【週刊粧業2016年09月12日号4面にて掲載】
今回のコラムでは、化粧品における『鮮度』について考えてみたいと思います。
『鮮度』といえば、業界は違いますが真っ先に思い浮かべられるのがアサヒビールの「スーパードライ」です。同社は「鮮度は品質である」という考えのもと、生産~物流~営業までの全部門が連携した鮮度向上活動『フレッシュマネジメント』に取り組み、「スーパードライ」を一躍トップブランドへと導きました。そして現在も、同ブランドでは製造後3日以内の工場出荷を実現し、ブランドの強みとしています。
これに対して化粧品業界では従来、成分や機能、技術、安全性、製造方法、産地など、さまざまなこだわりや差別化ポイントがありますが、『鮮度』をウリにしたものはあまりありませんでした。
そのなかでも、ファンケルは古くから「食品には製造年月日があるのに、なぜ化粧品にはないのだろう?」という疑問のもと、包装に製造年月日を印字。新鮮さを保つための「フレッシュ期間」を設定し、顧客に『鮮度』という価値を提供してきました。このことが現在も同社の安心・安全性に対する信頼を支えています。
また、アプローチは全く異なりますが、資生堂が2014年と2015年に「TSUBAKI」から冬季・数量限定で販売した「オイルヌーヴォー」も特筆すべき商品です。
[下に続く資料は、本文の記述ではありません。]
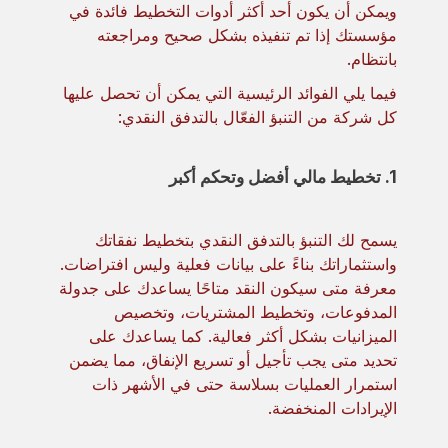
ويمكن أن يكون أحد أكثر أدوات التخطيط فائدة في
مؤسستك إذا تم تنفيذه بشكل صحيح ومراجعته
بانتظام.
فيما يلي الفوائد الرئيسية التي يمكن أن تحصل عليها
كل شركة من التنبؤ الفعّال بالتدفق النقدي:
1. تخطيط مالي أفضل وتحكم أكبر
يسمح لك التنبؤ بالتدفق النقدي بتخطيط نفقاتك
واستثماراتك بناءً على بيانات فعلية وليس افتراضات.
معرفة متى سيكون النقد متاحًا يساعدك على جدولة
المدفوعات، وتخطيط المشتريات، وتخصيص
الميزانيات بشكل أكثر فعالية. كما يساعدك على
تحديد متى يجب تأجيل أو تسريع الإنفاق، مما يضمن
استمرار العمليات بسلاسة حتى في الأشهر ذات
الإيرادات المنخفضة.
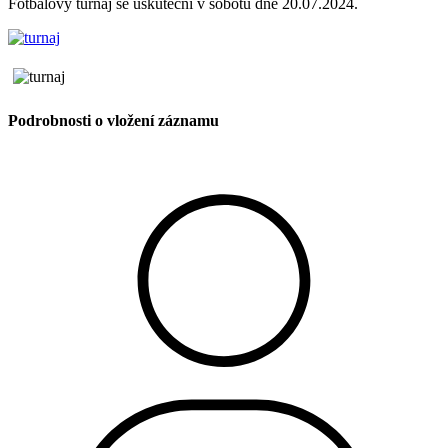
Fotbalový turnaj se uskuteční v sobotu dne 20.07.2024.
Podrobnosti o vložení záznamu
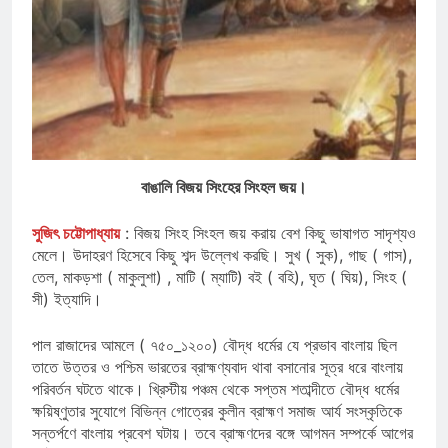
বাঙালি বিজয় সিংহের সিংহল জয়।
সুজিৎ চট্টোপাধ্যায়
: বিজয় সিংহ সিংহল জয় করায় বেশ কিছু ভাষাগত সাদৃশ্যও
মেলে। উদাহরণ হিসেবে কিছু শব্দ উল্লেখ করছি। সুখ ( সুক), গাছ ( গাস),
তেল, মাকড়শা ( মাকুলুশা) , মাটি ( ম্যাটি) বই ( বহি), ঘৃত ( ঘিয়), সিংহ (
সী) ইত্যাদি।
পাল রাজাদের আমলে ( ৭৫০_১২০০) বৌদ্ধ ধর্মের যে প্রভাব বাংলায় ছিল
তাতে উত্তর ও পশ্চিম ভারতের ব্রাহ্মণ্যবাদ থাবা বসানোর সূত্র ধরে বাংলায়
পরিবর্তন ঘটতে থাকে। খ্রিস্টীয় পঞ্চম থেকে সপ্তম শতাব্দীতে বৌদ্ধ ধর্মের
ক্ষয়িষ্ণুতার সুযোগে বিভিন্ন গোত্রের কুলীন ব্রাহ্মণ সমাজ আর্য সংস্কৃতিকে
সন্তর্পণে বাংলায় প্রবেশ ঘটায়। তবে ব্রাহ্মণদের বঙ্গে আগমন সম্পর্কে আগের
同商品は、『初摘み、採れたて、絞りたて!』をコンセプトに、9月のこの時期に長崎県五島列島の椿の実の収穫を解禁。それを1週間天日干しし、椿オイルの搾油を開始します。その後、椿オイルの新鮮さを保つため、フェリーの特別便と専用車をチャーターし工場に出荷。超高速ラインで製品化し、わずか3カ月余りで店頭に並べるスピードぶりで勝負しています。
実際にこの商品を手にとった方の多くは、その香りの良さに、素材や製造方法へのこだわりだけでは不可能な、『鮮度』(初摘み、採れたて、絞りたて)という他社にはないベネフィットを感じているでしょう。
そしてもうひとつ、忘れてはならないのが、ノンシリコンブームの火付け役であるジャパンゲートウェイが「生シャンプー」(同社の登録商標)として発売した「レヴール フレッシュール」です。同商品は、独自の真空容器を採用し、成分の酸化を防止。
これにより、従来難しかった成分の配合を実現し、大きな話題となりました。同商品を契機に、今後「生」コスメブームが到来するかはまだ定かではありませんが、化粧品業界に「生という鮮度」を新たに提案しているのは確かです。
上記の企業・商品のアプローチはそれぞれ異なりますが、顧客に『鮮度』という新しいベネフィットを提供している点は共通しています。これは「言うは易く行うは難し」ですが、成熟市場における新しい差別化ポイントとして一考してみてはいかがでしょうか?